→ **BRIEF**
Copy the rows below word for word, everything from the line containing "name author: (Scribn. & Merr.)" down to the line containing "state / province: British Columbia", both included.

→ **RAW DATA**
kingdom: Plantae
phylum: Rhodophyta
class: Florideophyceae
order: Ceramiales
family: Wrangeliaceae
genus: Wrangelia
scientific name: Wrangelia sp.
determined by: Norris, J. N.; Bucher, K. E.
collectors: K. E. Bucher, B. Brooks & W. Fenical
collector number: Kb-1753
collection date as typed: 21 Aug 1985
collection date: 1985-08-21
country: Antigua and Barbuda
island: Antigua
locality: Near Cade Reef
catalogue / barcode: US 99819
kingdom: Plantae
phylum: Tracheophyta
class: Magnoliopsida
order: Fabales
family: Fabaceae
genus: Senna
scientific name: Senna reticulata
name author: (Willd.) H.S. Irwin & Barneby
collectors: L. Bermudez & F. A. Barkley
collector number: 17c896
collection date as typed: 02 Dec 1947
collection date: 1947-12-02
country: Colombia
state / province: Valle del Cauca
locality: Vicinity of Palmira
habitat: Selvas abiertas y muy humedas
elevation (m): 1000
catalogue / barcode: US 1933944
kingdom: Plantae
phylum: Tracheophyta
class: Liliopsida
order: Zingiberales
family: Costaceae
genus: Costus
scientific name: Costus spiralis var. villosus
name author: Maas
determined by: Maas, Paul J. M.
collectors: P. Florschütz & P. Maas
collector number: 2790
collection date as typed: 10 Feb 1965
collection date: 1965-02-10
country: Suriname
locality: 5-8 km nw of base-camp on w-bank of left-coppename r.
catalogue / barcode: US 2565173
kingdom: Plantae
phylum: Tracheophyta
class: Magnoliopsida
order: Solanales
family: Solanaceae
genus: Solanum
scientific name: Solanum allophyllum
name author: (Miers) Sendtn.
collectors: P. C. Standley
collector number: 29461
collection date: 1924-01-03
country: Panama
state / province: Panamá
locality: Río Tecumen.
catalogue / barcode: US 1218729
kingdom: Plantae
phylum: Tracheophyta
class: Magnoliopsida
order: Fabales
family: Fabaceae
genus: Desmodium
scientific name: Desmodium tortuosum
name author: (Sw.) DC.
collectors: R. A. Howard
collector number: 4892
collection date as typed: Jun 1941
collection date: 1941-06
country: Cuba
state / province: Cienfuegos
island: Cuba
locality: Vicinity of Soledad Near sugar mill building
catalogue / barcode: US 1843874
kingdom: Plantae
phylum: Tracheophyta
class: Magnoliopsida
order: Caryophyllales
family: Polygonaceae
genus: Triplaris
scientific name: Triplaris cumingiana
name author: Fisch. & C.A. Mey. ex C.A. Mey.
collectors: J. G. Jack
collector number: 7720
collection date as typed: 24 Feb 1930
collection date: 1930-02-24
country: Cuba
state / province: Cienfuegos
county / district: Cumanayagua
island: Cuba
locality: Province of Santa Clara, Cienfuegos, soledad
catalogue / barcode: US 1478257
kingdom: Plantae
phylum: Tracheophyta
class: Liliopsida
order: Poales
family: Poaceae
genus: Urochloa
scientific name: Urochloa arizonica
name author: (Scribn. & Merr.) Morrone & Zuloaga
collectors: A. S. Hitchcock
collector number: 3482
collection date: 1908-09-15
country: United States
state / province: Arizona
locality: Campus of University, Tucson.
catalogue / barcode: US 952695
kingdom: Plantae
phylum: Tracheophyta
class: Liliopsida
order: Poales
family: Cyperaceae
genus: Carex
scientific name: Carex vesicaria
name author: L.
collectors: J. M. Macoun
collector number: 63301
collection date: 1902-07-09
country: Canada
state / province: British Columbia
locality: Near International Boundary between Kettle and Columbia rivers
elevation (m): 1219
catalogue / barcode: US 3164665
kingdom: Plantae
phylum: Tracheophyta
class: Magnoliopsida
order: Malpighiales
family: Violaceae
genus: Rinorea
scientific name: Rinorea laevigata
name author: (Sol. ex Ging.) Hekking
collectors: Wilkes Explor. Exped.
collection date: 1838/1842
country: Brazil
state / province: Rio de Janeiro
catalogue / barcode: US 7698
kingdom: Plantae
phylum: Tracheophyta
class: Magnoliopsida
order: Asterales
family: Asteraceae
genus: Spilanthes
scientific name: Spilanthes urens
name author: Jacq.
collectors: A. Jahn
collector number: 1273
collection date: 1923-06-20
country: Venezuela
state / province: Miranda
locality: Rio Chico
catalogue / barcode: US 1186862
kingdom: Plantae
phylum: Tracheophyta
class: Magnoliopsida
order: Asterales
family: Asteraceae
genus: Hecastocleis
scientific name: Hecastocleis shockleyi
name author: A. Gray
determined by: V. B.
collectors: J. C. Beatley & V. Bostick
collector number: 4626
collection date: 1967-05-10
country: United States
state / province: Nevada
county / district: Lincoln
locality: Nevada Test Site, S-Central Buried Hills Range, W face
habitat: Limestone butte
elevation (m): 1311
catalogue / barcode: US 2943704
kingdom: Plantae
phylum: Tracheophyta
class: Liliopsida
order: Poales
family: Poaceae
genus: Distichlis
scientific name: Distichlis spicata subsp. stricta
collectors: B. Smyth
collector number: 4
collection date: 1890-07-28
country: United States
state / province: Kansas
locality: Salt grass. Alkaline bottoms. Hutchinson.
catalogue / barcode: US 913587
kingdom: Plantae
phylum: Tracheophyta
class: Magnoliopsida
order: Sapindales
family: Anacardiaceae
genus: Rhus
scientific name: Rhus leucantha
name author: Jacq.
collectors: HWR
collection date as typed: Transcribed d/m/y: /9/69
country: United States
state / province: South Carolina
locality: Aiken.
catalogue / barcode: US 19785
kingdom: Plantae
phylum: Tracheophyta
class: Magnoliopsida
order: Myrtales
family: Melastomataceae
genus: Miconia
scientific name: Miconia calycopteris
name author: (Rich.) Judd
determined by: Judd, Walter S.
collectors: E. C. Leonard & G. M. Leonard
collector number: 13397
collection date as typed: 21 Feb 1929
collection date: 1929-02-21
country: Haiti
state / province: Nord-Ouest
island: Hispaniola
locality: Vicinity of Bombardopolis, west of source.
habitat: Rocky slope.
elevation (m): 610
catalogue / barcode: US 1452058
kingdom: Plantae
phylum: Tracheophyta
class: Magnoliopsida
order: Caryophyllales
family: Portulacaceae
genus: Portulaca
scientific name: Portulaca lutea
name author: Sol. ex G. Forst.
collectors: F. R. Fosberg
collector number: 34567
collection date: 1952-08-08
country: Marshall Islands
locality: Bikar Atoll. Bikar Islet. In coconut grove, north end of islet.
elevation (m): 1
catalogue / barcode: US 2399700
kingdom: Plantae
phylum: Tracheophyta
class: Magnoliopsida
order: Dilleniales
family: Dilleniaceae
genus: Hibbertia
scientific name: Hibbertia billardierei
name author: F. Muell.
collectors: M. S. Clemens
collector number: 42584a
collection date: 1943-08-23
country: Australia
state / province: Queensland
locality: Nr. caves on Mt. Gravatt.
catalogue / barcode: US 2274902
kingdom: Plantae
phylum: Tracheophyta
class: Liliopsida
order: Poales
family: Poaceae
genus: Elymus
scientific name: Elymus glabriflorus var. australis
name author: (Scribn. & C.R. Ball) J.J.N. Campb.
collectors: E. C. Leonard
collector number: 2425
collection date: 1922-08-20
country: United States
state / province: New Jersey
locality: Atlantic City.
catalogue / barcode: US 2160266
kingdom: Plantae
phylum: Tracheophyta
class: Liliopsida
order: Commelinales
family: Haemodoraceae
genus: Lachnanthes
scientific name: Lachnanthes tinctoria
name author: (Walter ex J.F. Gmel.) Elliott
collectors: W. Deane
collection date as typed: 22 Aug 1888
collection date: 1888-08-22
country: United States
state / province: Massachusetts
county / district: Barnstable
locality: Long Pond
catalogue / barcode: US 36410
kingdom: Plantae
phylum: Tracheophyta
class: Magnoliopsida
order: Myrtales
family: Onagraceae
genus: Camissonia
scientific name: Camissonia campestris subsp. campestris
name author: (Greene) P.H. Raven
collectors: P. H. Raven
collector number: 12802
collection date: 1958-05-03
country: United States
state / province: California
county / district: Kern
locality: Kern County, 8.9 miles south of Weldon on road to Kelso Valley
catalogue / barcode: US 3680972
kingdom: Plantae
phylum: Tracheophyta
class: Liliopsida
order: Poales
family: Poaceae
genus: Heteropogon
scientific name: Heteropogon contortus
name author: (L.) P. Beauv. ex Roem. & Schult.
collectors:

→ **SOLUTION**
name author: (Scribn. & Merr.) Morrone & Zuloaga
collectors: A. S. Hitchcock
collector number: 3482
collection date: 1908-09-15
country: United States
state / province: Arizona
locality: Campus of University, Tucson.
catalogue / barcode: US 952695
kingdom: Plantae
phylum: Tracheophyta
class: Liliopsida
order: Poales
family: Cyperaceae
genus: Carex
scientific name: Carex vesicaria
name author: L.
collectors: J. M. Macoun
collector number: 63301
collection date: 1902-07-09
country: Canada
state / province: British Columbia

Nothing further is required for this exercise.